Brunyate sent two colleagues back to the hotel to get more of the crew but they ran into a new checkpoint set up at the hotel. The two men were ordered out of their vehicle at gunpoint.

Coolly, they asked the Iraqis if they could park their car. The soldiers said yes so they drove it round a corner, abandoned it and walked as quickly as they dared back to the safe house.

Brunyate had made contact with a key resistance leader called Fahad, who risked everything to help them, despite his brother having been killed in the very early days of the invasion.

It was an agonising time - all the time Brunyate expected to be caught.

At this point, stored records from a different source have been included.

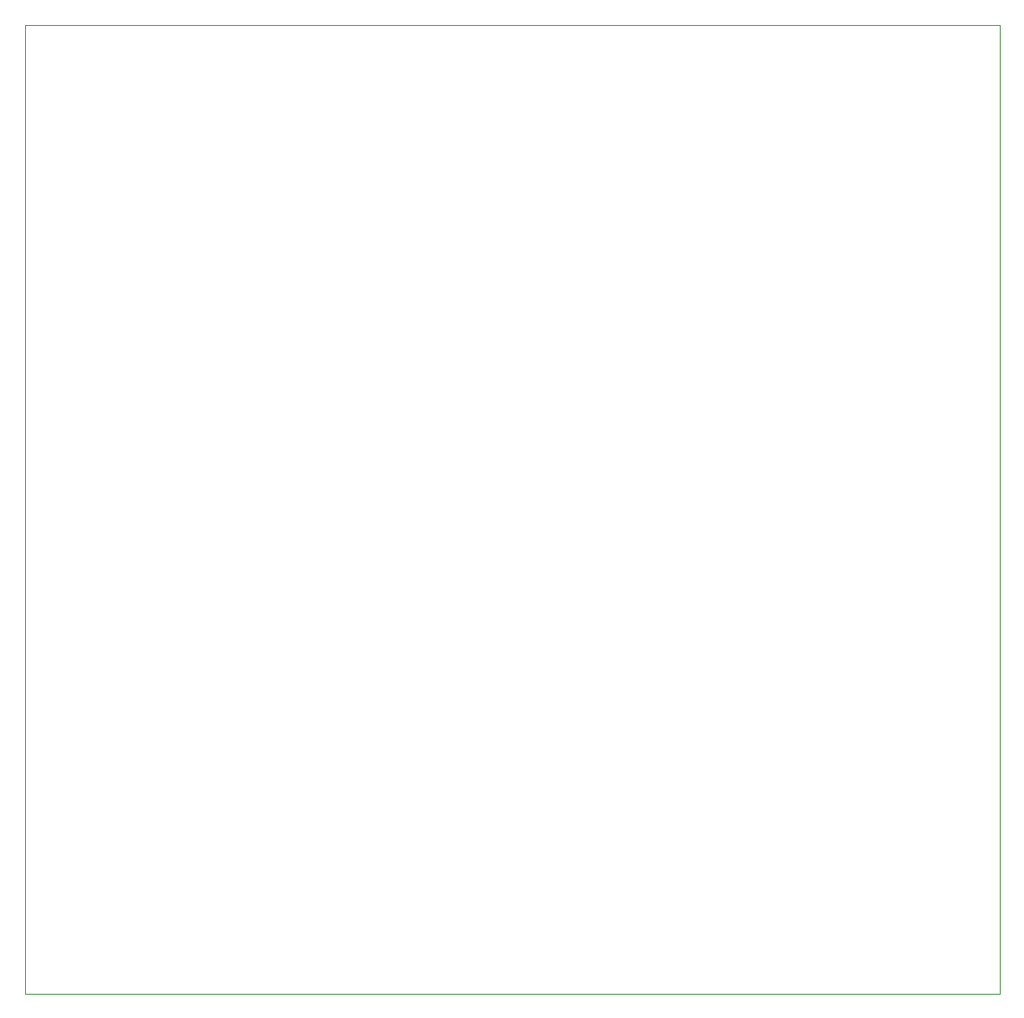
<source format=gbr>
G04 #@! TF.GenerationSoftware,KiCad,Pcbnew,(5.1.2-1)-1*
G04 #@! TF.CreationDate,2021-10-25T14:12:27-04:00*
G04 #@! TF.ProjectId,Power Supply,506f7765-7220-4537-9570-706c792e6b69,rev?*
G04 #@! TF.SameCoordinates,Original*
G04 #@! TF.FileFunction,Profile,NP*
%FSLAX46Y46*%
G04 Gerber Fmt 4.6, Leading zero omitted, Abs format (unit mm)*
G04 Created by KiCad (PCBNEW (5.1.2-1)-1) date 2021-10-25 14:12:27*
%MOMM*%
%LPD*%
G04 APERTURE LIST*
%ADD10C,0.050000*%
G04 APERTURE END LIST*
D10*
X109220000Y-109982000D02*
X13716000Y-109982000D01*
X109220000Y-14986000D02*
X109220000Y-109982000D01*
X13716000Y-14986000D02*
X109220000Y-14986000D01*
X13716000Y-109982000D02*
X13716000Y-14986000D01*
M02*

</source>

He noted his anxiety in his diary.

On August 18 he wrote: 'the good news is that the apartment we are hiding in has air conditioning, running water and plenty of food. We seem to have fallen on our feet. However, I am very nervous and constantly worried at the decision I have made. Sleep is difficult. There is a lot of shooting in the area, with tracer fire lighting up the night sky.' And on August 20: 'I have slept badly again. I am plagued by nightmares and all of us wait for the knock on the door which would end our freedom. I worry for Fahad, who is extraordinarily brave.' At the end of August Brunyate heard on Dubai TV that Saddam Hussein was letting female and child hostages go.

Brunyate managed to hook up the women in his group with a convoy leaving for Baghdad - and from there back to Britain. Brunyate and his crew men however had to elude capture for a further three months, when Saddam allowed all Westerners home.